Frequently Asked Questions about Delayed Onset Muscle Soreness
- Is DOMS a sign of an effective workout?
- DOMS can be an indicator that you’ve challenged your muscles effectively, but its absence does not necessarily mean an ineffective workout. As your muscles adapt, you may experience less soreness over time. Lack of DOMS does not mean the workout is no longer effective.
- How long does DOMS typically last?
- DOMS usually peaks around 24-48 hours after an intense workout and can last up to 72 hours or more, depending on the individual and the intensity of the exercise. Generally, the pain often begins to subside after the third or fourth day.
- Can DOMS affect daily activities?
- Yes, the muscle soreness and stiffness associated with DOMS can make certain daily activities more challenging, such as climbing or descending stairs or reaching overhead. However, it does not cause any long-term detrimental effects on athletic performance.
- Does massage help?
- Some research suggests massage performed after exercise may help reduce pain levels. However, it might not speed muscle recovery. Additionally, intense, deep-tissue massages may have the opposite effect and trigger DOMS. This is especially true if you are not used to receiving therapeutic massage.

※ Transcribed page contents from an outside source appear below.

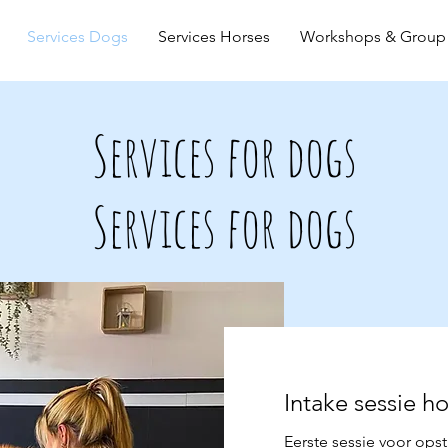
Services Dogs
Services Horses
Workshops & Group 
Services for dogs
Services for dogs
Intake sessie h
Eerste sessie voor ops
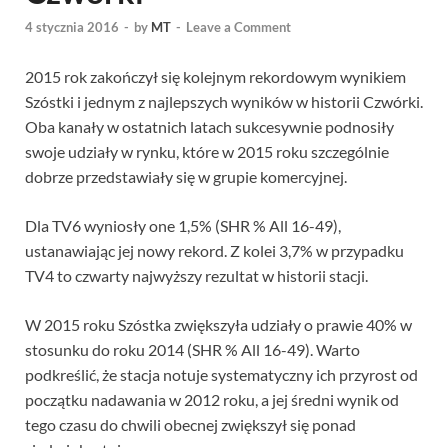
4 stycznia 2016
-
by
MT
-
Leave a Comment
2015 rok zakończył się kolejnym rekordowym wynikiem
Szóstki i jednym z najlepszych wyników w historii Czwórki.
Oba kanały w ostatnich latach sukcesywnie podnosiły
swoje udziały w rynku, które w 2015 roku szczególnie
dobrze przedstawiały się w grupie komercyjnej.
Dla TV6 wyniosły one 1,5% (SHR % All 16-49),
ustanawiając jej nowy rekord. Z kolei 3,7% w przypadku
TV4 to czwarty najwyższy rezultat w historii stacji.
W 2015 roku Szóstka zwiększyła udziały o prawie 40% w
stosunku do roku 2014 (SHR % All 16-49). Warto
podkreślić, że stacja notuje systematyczny ich przyrost od
początku nadawania w 2012 roku, a jej średni wynik od
tego czasu do chwili obecnej zwiększył się ponad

- Does dehydration make DOMS worse?
- At least one study has reported that being dehydrated during exercise does not exacerbate DOMS-related pain; however, a lack of adequate water can negatively impact exercise performance. A 1% to 2% loss of body fluids can trigger clinical dehydration and significantly reduce the ability to exercise at optimum levels.
- Is it safe to exercise with DOMS?
- It is generally safe to exercise with delayed muscle pain, but it’s important to listen to your body and modify your workout accordingly. Avoid exercises that exacerbate the soreness, and focus on active recovery or lighter workouts until the DOMS subsides.
Conclusion
The odds of developing Delayed Muscle Soreness increase when starting a new exercise routine or ramping up the intensity. While the soreness and stiffness can be uncomfortable, it’s important to understand that DOMS does not lead to any long-term muscle damage or reductions in athletic performance. While a little pain a day or two after exercise may not trouble most healthy people, when designing workouts for your clients, consider their overall health and how DOMS might negatively impact their daily activities.